→ WORK TO COMPLETE
Make an exact copy of the records, and keep the pictures out of it.

[GIVEN RECORDS Boundary: Start]

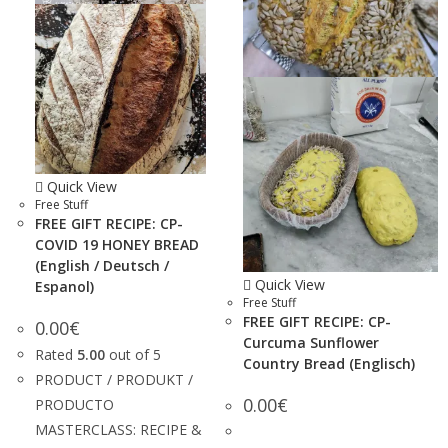
Quick View
Free Stuff
FREE GIFT RECIPE: CP-
COVID 19 HONEY BREAD
(English / Deutsch /
Quick View
Espanol)
Free Stuff
FREE GIFT RECIPE: CP-
0.00
€
Curcuma Sunflower
Rated
5.00
out of 5
Country Bread (Englisch)
PRODUCT / PRODUKT /
0.00
€
PRODUCTO
MASTERCLASS: RECIPE &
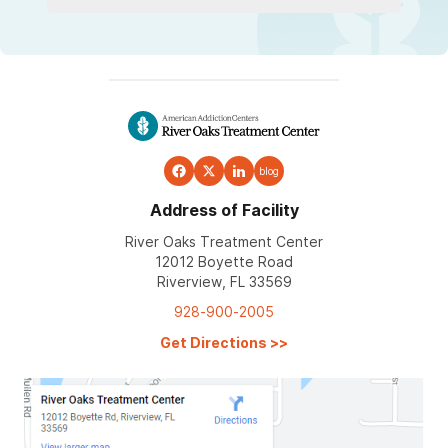
blog
Address of Facility
River Oaks Treatment Center
12012 Boyette Road
Riverview, FL 33569
928-900-2005
Get Directions
>>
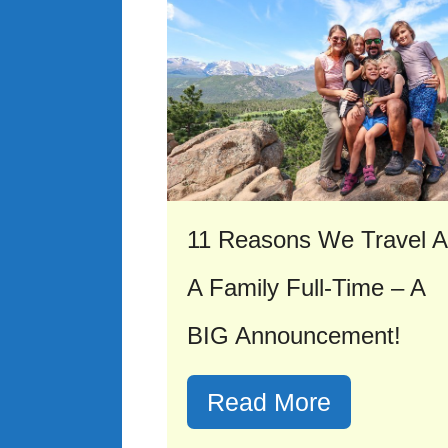
11 Reasons We Travel 
A Family Full-Time – A
BIG Announcement!
Read More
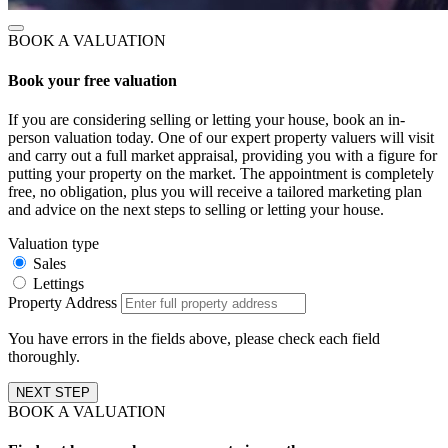
BOOK A VALUATION
Book your free valuation
If you are considering selling or letting your house, book an in-
person valuation today. One of our expert property valuers will visit
and carry out a full market appraisal, providing you with a figure for
putting your property on the market. The appointment is completely
free, no obligation, plus you will receive a tailored marketing plan
and advice on the next steps to selling or letting your house.
Valuation type
Sales
Lettings
Property Address
You have errors in the fields above, please check each field
thoroughly.
NEXT STEP
BOOK A VALUATION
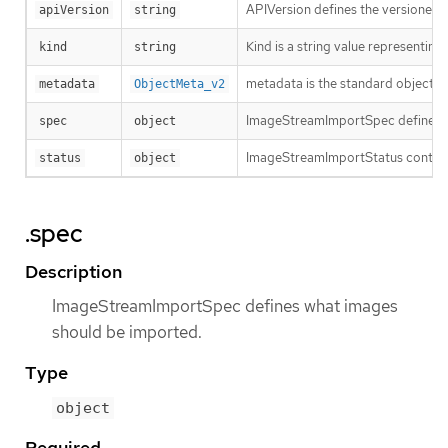
APIVersion defines the versioned s
apiVersion
string
Kind is a string value representin
kind
string
metadata is the standard object’s
metadata
ObjectMeta_v2
ImageStreamImportSpec defines w
spec
object
ImageStreamImportStatus contains
status
object
.spec
Description
ImageStreamImportSpec defines what images
should be imported.
Type
object
Required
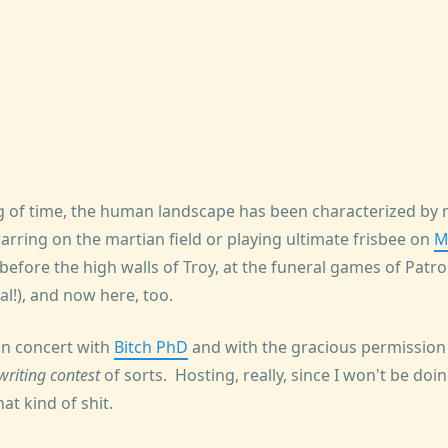
g of time, the human landscape has been characterized by 
arring on the martian field or playing ultimate frisbee on
M
efore the high walls of Troy, at the funeral games of Patroc
l!), and now here, too.
, in concert with
Bitch PhD
and with the gracious permission
writing contest
of sorts. Hosting, really, since I won't be doi
at kind of shit.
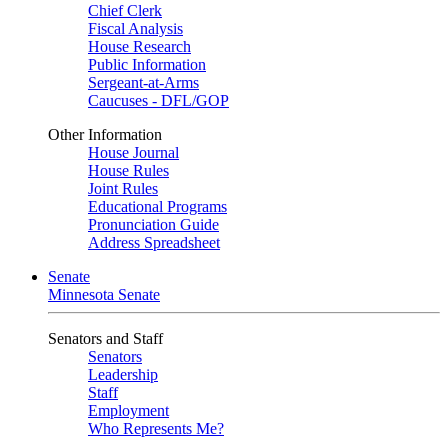
Chief Clerk
Fiscal Analysis
House Research
Public Information
Sergeant-at-Arms
Caucuses - DFL/GOP
Other Information
House Journal
House Rules
Joint Rules
Educational Programs
Pronunciation Guide
Address Spreadsheet
Senate
Minnesota Senate
Senators and Staff
Senators
Leadership
Staff
Employment
Who Represents Me?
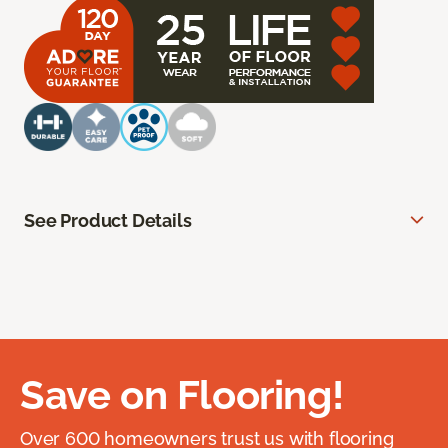
See Product Details
Save on Flooring!
Over 600 homeowners trust us with flooring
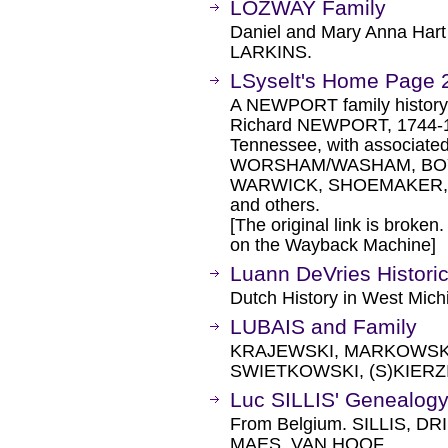
LOZWAY Family
Daniel and Mary Anna Har
LARKINS.
LSyselt's Home Page 
A NEWPORT family history, 
Richard NEWPORT, 1744-182
Tennessee, with associa
WORSHAM/WASHAM, BOY
WARWICK, SHOEMAKER,
and others.
[The original link is broken
on the Wayback Machine]
Luann DeVries Historic
Dutch History in West Mich
LUBAIS and Family
KRAJEWSKI, MARKOWSKI
SWIETKOWSKI, (S)KIERZ
Luc SILLIS' Genealog
From Belgium. SILLIS, 
MAES, VAN HOOF.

[GIVEN RECORDS Boundary: End]

→ EXPECTED OUTPUT
Quick View
Free Stuff
FREE GIFT RECIPE: CP-
COVID 19 HONEY BREAD
(English / Deutsch /
Quick View
Espanol)
Free Stuff
FREE GIFT RECIPE: CP-
0.00
€
Curcuma Sunflower
Rated
5.00
out of 5
Country Bread (Englisch)
PRODUCT / PRODUKT /
0.00
€
PRODUCTO
MASTERCLASS: RECIPE &
blog
Address of Facility
River Oaks Treatment Center
12012 Boyette Road
Riverview, FL 33569
928-900-2005
Get Directions
>>
11 Reasons We Travel 
A Family Full-Time – A
BIG Announcement!
Read More
BOOK A VALUATION
Book your free valuation
If you are considering selling or letting your house, book an in-
person valuation today. One of our expert property valuers will visit
and carry out a full market appraisal, providing you with a figure for
putting your property on the market. The appointment is completely
free, no obligation, plus you will receive a tailored marketing plan
and advice on the next steps to selling or letting your house.
Valuation type
Sales
Lettings
Property Address
You have errors in the fields above, please check each field
thoroughly.
NEXT STEP
BOOK A VALUATION
APIVersion defines the versioned s
apiVersion
string
Kind is a string value representin
kind
string
metadata is the standard object’s
metadata
ObjectMeta_v2
ImageStreamImportSpec defines w
spec
object
ImageStreamImportStatus contains
status
object
.spec
Description
ImageStreamImportSpec defines what images
should be imported.
Type
object
Required
g of time, the human landscape has been characterized by 
arring on the martian field or playing ultimate frisbee on
M
efore the high walls of Troy, at the funeral games of Patroc
l!), and now here, too.
, in concert with
Bitch PhD
and with the gracious permission
writing contest
of sorts. Hosting, really, since I won't be doi
at kind of shit.
Chief Clerk
Fiscal Analysis
House Research
Public Information
Sergeant-at-Arms
Caucuses - DFL/GOP
Other Information
House Journal
House Rules
Joint Rules
Educational Programs
Pronunciation Guide
Address Spreadsheet
Senate
Minnesota Senate
Senators and Staff
Senators
Leadership
Staff
Employment
Who Represents Me?
See Product Details
Save on Flooring!
Over 600 homeowners trust us with flooring
LOZWAY Family
Daniel and Mary Anna Har
LARKINS.
LSyselt's Home Page 
A NEWPORT family history, 
Richard NEWPORT, 1744-182
Tennessee, with associa
WORSHAM/WASHAM, BOY
WARWICK, SHOEMAKER,
and others.
[The original link is broken
on the Wayback Machine]
Luann DeVries Historic
Dutch History in West Mich
LUBAIS and Family
KRAJEWSKI, MARKOWSKI
SWIETKOWSKI, (S)KIERZ
Luc SILLIS' Genealog
From Belgium. SILLIS, 
MAES, VAN HOOF.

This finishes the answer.